AUFGABEN:
A – Warum geht es laut dem Text über Urheber- und Leistungsschutzrechte bei der britischen Entscheidung um die Aufnahmen selbst? Antworte in einem bis drei Sätzen.
B – Schreib den Text über Urheber- und Leistungsschutzrechte im gleichen Ton weiter, gleich nach seinem letzten Satz.

TEXT ZUM LESEN:
>>>

Urheber- oder Leistungsschutzrechte?

Im Moment geistert ja die Entscheidung der britischen Regierung durch die Medien, dass diese einer Verlängerung des Copyrights nicht zugestimmt hat. Allerdings dürfte für die Meisten verwirrend sein, dass eben die Laufzeit des eigentlichen Urheberrechts (also der Autoren und Textdichter) auch im Königreich schon jetzt bei sagenhaften 70 Jahren nach Ableben des Autors liegt.

Um was es hier geht ist vergleichbar mit den hiesigen Leistungsschutzrechten, einem verwandten Schutzrecht. Leistungsschutz genießen im Bereich der Musik Künstler, Tonträgerhersteller und Konzertveranstalter. Es geht also um die eigentlichen Aufnahmen, da ja der Autor und der ausübende Künstler nicht zwingend die selbe Person sein müssen. Und die Schutzfristen für eben diese Aufnahmen sind halt in England etwas kürzer, eben die von der Musikindustrie kritisierten 50 Jahre.

<<<

Gespeichertes Material
>>>

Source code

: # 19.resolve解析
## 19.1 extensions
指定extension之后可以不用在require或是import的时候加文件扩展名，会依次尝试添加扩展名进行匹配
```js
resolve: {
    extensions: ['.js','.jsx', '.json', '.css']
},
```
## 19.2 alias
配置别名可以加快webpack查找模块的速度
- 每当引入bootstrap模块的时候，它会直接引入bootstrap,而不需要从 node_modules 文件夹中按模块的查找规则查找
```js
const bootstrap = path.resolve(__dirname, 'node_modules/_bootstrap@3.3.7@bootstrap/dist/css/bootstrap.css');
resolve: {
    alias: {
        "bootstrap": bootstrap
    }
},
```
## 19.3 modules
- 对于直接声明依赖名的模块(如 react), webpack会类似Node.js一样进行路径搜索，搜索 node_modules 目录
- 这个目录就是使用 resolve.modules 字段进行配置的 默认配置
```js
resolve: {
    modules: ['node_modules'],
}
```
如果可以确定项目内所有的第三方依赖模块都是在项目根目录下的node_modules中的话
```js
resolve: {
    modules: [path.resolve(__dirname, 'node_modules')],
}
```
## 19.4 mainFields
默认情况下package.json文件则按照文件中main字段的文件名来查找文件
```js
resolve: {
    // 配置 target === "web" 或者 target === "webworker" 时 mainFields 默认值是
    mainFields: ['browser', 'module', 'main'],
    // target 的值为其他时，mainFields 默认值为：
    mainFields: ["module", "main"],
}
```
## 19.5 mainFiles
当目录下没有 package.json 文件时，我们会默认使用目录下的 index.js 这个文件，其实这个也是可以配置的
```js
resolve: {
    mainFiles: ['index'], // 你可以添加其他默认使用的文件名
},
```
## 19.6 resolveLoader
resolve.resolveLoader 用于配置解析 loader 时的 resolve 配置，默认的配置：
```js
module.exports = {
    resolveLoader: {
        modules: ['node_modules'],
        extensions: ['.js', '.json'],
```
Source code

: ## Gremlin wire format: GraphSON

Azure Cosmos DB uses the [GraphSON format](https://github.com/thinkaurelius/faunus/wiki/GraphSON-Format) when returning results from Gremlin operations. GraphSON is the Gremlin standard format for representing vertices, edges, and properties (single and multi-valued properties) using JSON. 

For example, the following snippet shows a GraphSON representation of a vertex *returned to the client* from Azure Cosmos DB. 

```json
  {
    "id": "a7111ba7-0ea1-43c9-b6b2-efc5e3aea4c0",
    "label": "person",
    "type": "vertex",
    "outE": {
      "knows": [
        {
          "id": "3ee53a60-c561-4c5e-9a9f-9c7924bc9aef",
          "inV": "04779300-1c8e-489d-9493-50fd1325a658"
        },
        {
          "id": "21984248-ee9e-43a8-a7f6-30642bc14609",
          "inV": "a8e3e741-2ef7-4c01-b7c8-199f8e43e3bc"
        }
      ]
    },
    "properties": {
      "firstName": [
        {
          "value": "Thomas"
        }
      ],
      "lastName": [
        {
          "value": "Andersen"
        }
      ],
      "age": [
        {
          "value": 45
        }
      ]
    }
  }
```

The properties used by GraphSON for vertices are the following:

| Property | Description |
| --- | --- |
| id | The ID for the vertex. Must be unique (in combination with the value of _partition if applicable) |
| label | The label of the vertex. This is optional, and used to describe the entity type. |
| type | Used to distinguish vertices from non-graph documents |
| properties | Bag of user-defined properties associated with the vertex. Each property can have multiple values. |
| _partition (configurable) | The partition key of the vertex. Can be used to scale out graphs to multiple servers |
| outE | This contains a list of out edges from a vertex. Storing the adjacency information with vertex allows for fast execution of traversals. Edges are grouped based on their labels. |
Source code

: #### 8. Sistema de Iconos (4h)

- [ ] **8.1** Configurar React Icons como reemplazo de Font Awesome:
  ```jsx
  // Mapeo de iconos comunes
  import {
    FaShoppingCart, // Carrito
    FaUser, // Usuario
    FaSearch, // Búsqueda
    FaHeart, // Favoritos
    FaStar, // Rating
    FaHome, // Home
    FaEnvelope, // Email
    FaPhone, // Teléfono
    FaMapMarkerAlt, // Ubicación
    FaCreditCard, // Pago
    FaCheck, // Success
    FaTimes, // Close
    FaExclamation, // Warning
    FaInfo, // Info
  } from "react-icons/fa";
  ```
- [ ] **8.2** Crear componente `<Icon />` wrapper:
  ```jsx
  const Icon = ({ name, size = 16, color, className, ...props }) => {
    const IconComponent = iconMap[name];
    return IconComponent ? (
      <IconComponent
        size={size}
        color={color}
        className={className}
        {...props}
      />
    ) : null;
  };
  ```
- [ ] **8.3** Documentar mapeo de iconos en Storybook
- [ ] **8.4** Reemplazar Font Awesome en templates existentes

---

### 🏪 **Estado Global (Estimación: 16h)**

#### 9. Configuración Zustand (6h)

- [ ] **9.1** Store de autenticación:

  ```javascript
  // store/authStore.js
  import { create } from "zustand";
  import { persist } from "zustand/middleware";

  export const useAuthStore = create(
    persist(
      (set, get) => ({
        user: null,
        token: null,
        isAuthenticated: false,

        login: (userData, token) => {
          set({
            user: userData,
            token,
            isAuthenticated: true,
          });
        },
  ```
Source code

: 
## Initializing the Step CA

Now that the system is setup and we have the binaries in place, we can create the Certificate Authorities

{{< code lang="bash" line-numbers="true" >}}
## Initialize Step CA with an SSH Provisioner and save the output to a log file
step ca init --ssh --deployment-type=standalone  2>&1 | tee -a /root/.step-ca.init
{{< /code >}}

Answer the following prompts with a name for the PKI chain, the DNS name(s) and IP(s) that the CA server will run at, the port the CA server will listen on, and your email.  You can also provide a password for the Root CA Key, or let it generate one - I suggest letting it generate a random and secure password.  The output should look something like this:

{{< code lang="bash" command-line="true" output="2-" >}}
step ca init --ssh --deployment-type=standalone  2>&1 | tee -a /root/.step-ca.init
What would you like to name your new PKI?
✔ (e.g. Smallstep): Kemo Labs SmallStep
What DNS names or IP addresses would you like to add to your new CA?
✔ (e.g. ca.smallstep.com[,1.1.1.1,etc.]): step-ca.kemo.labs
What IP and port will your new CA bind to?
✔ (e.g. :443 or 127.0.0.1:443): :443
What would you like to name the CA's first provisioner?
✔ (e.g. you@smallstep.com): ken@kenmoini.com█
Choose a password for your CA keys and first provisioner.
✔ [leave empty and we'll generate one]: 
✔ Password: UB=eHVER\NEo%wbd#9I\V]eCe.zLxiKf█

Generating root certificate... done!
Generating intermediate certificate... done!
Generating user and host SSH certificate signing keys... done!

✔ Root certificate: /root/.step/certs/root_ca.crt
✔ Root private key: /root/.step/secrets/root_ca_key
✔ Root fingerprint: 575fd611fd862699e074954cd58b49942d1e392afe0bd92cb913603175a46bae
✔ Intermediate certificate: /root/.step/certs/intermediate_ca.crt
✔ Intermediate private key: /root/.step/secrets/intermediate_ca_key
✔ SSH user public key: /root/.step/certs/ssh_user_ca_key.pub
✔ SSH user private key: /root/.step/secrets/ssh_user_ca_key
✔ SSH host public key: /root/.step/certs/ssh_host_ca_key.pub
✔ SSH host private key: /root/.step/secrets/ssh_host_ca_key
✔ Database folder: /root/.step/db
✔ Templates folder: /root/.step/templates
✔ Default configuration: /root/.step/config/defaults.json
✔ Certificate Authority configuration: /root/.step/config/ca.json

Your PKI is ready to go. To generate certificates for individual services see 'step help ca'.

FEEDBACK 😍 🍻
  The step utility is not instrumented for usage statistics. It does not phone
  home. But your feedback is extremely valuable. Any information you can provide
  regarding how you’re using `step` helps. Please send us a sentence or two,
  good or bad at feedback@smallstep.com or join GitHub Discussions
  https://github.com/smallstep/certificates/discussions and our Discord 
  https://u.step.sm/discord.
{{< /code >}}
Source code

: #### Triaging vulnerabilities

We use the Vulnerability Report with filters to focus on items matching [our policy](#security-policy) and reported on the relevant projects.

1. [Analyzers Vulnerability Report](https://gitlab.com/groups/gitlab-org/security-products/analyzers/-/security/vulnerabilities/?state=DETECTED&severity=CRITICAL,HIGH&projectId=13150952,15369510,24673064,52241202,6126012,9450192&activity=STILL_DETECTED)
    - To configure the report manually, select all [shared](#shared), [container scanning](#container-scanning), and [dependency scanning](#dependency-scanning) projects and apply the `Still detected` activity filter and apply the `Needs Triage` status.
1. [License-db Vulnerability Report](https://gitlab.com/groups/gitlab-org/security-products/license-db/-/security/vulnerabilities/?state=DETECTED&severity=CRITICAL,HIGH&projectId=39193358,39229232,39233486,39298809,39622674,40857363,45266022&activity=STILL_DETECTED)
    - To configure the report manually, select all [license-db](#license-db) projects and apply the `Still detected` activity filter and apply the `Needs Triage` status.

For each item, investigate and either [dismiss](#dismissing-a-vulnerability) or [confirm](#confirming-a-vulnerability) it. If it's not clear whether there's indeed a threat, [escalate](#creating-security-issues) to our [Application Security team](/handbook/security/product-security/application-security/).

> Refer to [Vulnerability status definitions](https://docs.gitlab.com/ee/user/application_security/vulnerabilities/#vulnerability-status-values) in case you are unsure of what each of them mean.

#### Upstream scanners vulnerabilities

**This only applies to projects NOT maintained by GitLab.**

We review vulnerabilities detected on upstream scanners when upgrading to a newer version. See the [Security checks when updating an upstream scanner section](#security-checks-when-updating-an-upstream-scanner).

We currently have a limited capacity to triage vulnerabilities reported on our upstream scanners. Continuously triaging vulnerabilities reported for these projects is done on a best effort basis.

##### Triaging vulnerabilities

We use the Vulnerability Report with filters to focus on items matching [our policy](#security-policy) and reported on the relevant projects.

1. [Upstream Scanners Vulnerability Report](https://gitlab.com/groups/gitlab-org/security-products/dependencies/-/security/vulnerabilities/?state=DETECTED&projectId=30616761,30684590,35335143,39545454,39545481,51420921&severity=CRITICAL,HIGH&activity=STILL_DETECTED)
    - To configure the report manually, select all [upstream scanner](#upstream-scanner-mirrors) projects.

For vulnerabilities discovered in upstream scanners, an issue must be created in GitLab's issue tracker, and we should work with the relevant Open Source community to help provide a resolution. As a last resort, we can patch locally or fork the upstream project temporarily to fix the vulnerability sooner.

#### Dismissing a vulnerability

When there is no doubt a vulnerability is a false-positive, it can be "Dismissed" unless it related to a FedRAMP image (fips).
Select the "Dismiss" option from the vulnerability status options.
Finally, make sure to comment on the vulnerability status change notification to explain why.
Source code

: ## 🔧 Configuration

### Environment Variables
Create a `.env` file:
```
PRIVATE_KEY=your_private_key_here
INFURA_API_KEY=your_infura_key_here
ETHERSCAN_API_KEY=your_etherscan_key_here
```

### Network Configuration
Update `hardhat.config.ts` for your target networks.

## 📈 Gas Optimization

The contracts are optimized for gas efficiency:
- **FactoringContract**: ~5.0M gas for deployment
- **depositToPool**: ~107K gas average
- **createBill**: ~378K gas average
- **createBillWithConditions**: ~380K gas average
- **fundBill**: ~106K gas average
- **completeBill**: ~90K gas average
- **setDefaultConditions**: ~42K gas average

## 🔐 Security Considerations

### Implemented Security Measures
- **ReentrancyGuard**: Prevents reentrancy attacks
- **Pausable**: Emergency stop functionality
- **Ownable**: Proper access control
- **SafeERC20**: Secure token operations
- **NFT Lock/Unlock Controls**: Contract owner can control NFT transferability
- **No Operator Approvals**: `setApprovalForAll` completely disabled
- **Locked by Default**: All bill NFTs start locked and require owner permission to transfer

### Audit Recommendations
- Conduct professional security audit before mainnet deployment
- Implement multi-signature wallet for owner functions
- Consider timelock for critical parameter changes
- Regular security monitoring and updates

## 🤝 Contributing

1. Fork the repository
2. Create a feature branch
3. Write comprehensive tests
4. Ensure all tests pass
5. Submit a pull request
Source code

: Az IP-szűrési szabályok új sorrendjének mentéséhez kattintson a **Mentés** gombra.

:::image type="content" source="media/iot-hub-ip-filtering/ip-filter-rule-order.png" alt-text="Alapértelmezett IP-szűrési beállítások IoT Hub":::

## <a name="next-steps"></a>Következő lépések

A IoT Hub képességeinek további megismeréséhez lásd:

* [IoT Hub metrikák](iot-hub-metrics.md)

<<<

LÖSUNGEN:
A – Der Autor und der ausübende Künstler müssen nicht dieselbe Person sein. Deshalb geht es um den Schutz der eigentlichen Aufnahmen und nicht um das Urheberrecht der Autoren und Textdichter. Dieses gilt auch im Königreich schon 70 Jahre nach dem Tod des Autors.

B –
Die Argumentation, dass nur mit verlängerten Schutzfristen ein Anreiz entstehen würde, neue Werke zu schaffen, ist dann allerdings auch mal wieder ein Armutszeugnis der Blutsauger-Industrie, die ihre Felle davon schwimmen sieht. Und die armen Künstler, die nie einen eigenen Song geschaffen, sondern diesen nur aufgeführt oder aufgenommen haben, tun mir auch gar nicht leid. Wer da 50 Jahre später immer noch davon profitieren möchte, hat ja wohl doch was falsch gemacht. Sorry Bono, aber das glaubt dir kein Mensch, dass du genauso leiden wirst, wie die Kinder in Afrika.

Mehr Infos auch: Heise und Telepolis

Kleiner Hinweis: Für die Vergütung der Zweitverwertung von Leistungsschutzrechten wie öffentliche Wiedergabe von Tonträgeraufnahmen (Radio, TV) ist hierzulande nicht die GEMA, sondern die GVL zuständig.